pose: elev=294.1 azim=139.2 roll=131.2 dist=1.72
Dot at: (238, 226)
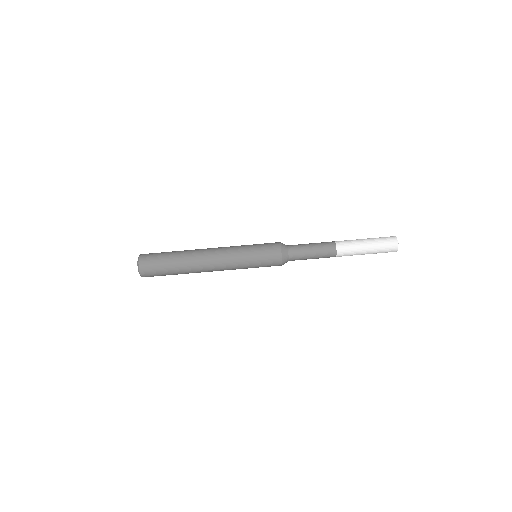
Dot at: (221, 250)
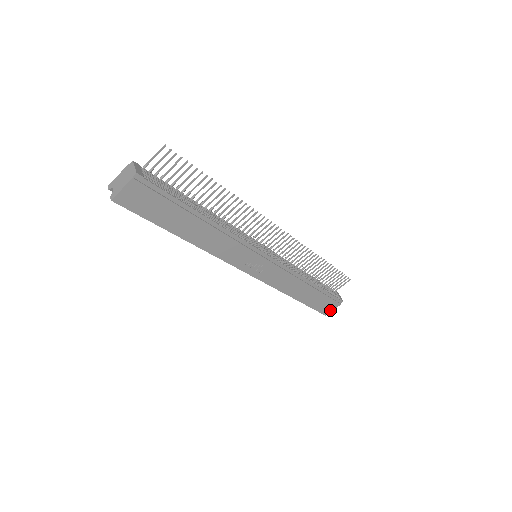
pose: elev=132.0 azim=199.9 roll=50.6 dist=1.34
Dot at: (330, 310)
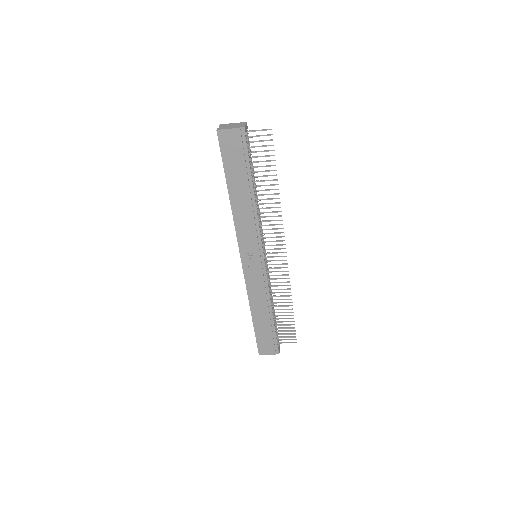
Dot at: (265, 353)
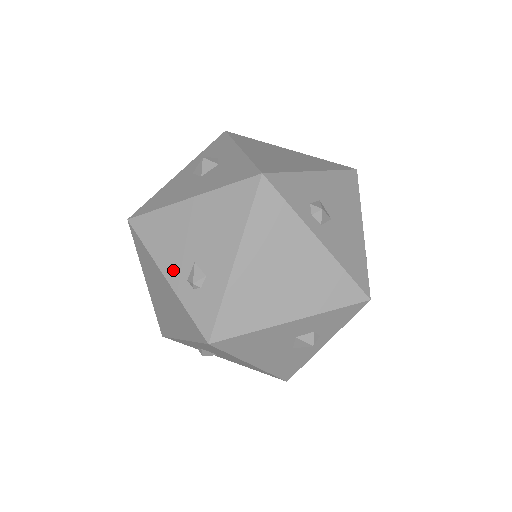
* * * * * * * * *
**EXERCISE**: Rewrite all of the records above with every instance of "pose" changed to "view" and everything else left as it is. Omit the pictures from your answer.

**EXERCISE RESPONSE**:
view: elev=294.1 azim=139.2 roll=131.2 dist=1.72
Dot at: (238, 226)
Dot at: (221, 250)
view: elev=132.0 azim=199.9 roll=50.6 dist=1.34
Dot at: (330, 310)
Dot at: (265, 353)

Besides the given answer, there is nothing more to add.